In January 1995, plaintiff apparently demanded payment of the outstanding debt, and when defendants refused plaintiff commenced this action. Following joinder of issue and discovery, plaintiff moved for summary judgment. Supreme Court denied the motion, finding that a question of fact existed as to whether the Statute of Frauds had been violated and, further, whether Delta was a necessary party. This appeal by plaintiff followed.
There must be a reversal. The agreement executed by Weiss in April 1989 provided that he would assume certain indebtedness, including the related corporate debt, i.e., the Futia Realty debt, which "shall be approximately $182,000 at [c]losing and shall be rewritten to be payable in one lump sum, without interest, five (5) years after [closing". The agreement further provided that "[tjhese assumed debts are liabilities which are now, and shall be at [c]losing, owed to those parties by [among others, Delta]".
Although defendants argue that the phrase "shall be rewritten" required the execution of a separate writing to evidence this debt and, hence, that the absence of such a writing violates the Statute of Frauds, we cannot agree.

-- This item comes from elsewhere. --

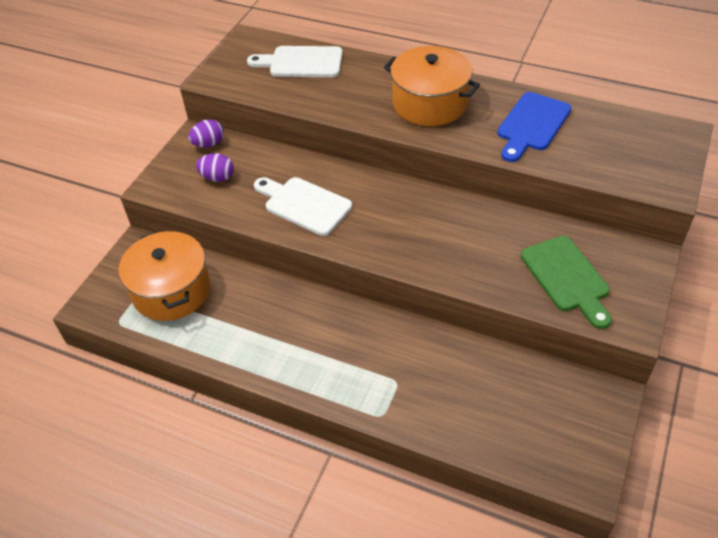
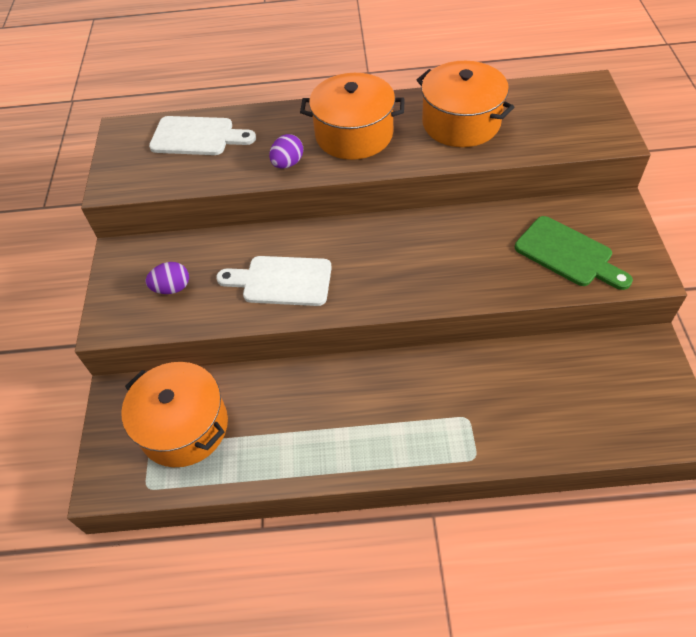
camera: 25 degrees left, 5 degrees up
(208, 144) = (139, 256): purple egg -> purple egg (288, 163)
(301, 62) = (197, 136): white cutting board -> white cutting board turned 150 degrees counterclockwise
(532, 125) = (461, 122): blue cutting board -> orange pot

Based upon our reading of the agreement as a whole, we interpret the clause in issue to mean simply that the debt, the stated sum of which was approximated as of the date of the execution of the memorandum of intent, was to be recalculated or recomputed at the time of the closing. Accordingly, we reject any assertion that the agreement itself is ambiguous or, on its face, required the execution of a separate writing to evidence the existence of the subject debt. As the underlying agreement, which set forth all the material terms of the transaction, was signed by Weiss and his liability thereunder is clear, we perceive no violation of the Statute of Frauds (see generally, Durante Bros. Constr. Corp. v College Point Sports Assn., 207 AD2d 379).
Moreover, we are of the view that defendants are estopped from asserting the Statute of Frauds as a defense in any event (see generally, England v Nettesheim, 222 AD2d 825, 827 [estoppel may be imposed by law in the interest of fairness where one party, justifiably relying upon the word or deed of another, changes its position to its detriment]). The record indicates that property was conveyed to defendants in exchange for, inter alia, Weiss' assumption of certain indebtedness owed to plaintiff. Having received the full benefit of their bargain, equity simply will not permit defendants to now avoid payment of a debt that formed a portion of the consideration for the underlying transaction.
As a final matter, although plaintiff plainly is entitled to partial summary judgment as to liability, the record reveals that the amount of the debt actually due is somewhat unclear. At the time of the closing, the subject indebtedness was listed as a liability on OLC's financial statements in the amount of $142,619. Defendants thereafter apparently made payments to certain of plaintiff's individual shareholders for which defendants took a credit against the Futia Realty debt. Thus, the most recent financial statement in the record reflects a debt in the amount of $135,063.94. As the precise amount due plaintiff cannot be determined from this record, we are unable to grant plaintiff's motion in its entirety. Defendants' remaining contentions, including their assertion that the action should be dismissed for plaintiff's failure to join Delta as a necessary party, have been examined and found to be lacking in merit.
Mikoll, J. P., Mercure, Casey and Yesawich Jr., JJ., concur. Ordered that the order is reversed, on the law, with costs, and motion granted to the extent that plaintiff is awarded partial summary judgment on the issue of liability.
To the extent that defendants argue that this interpretation of the agreement is being advanced by plaintiff for the first time on appeal and, therefore, is not properly before this Court, we need note only that the interpretation of a written agreement is a legal issue for the court to resolve in the first instance.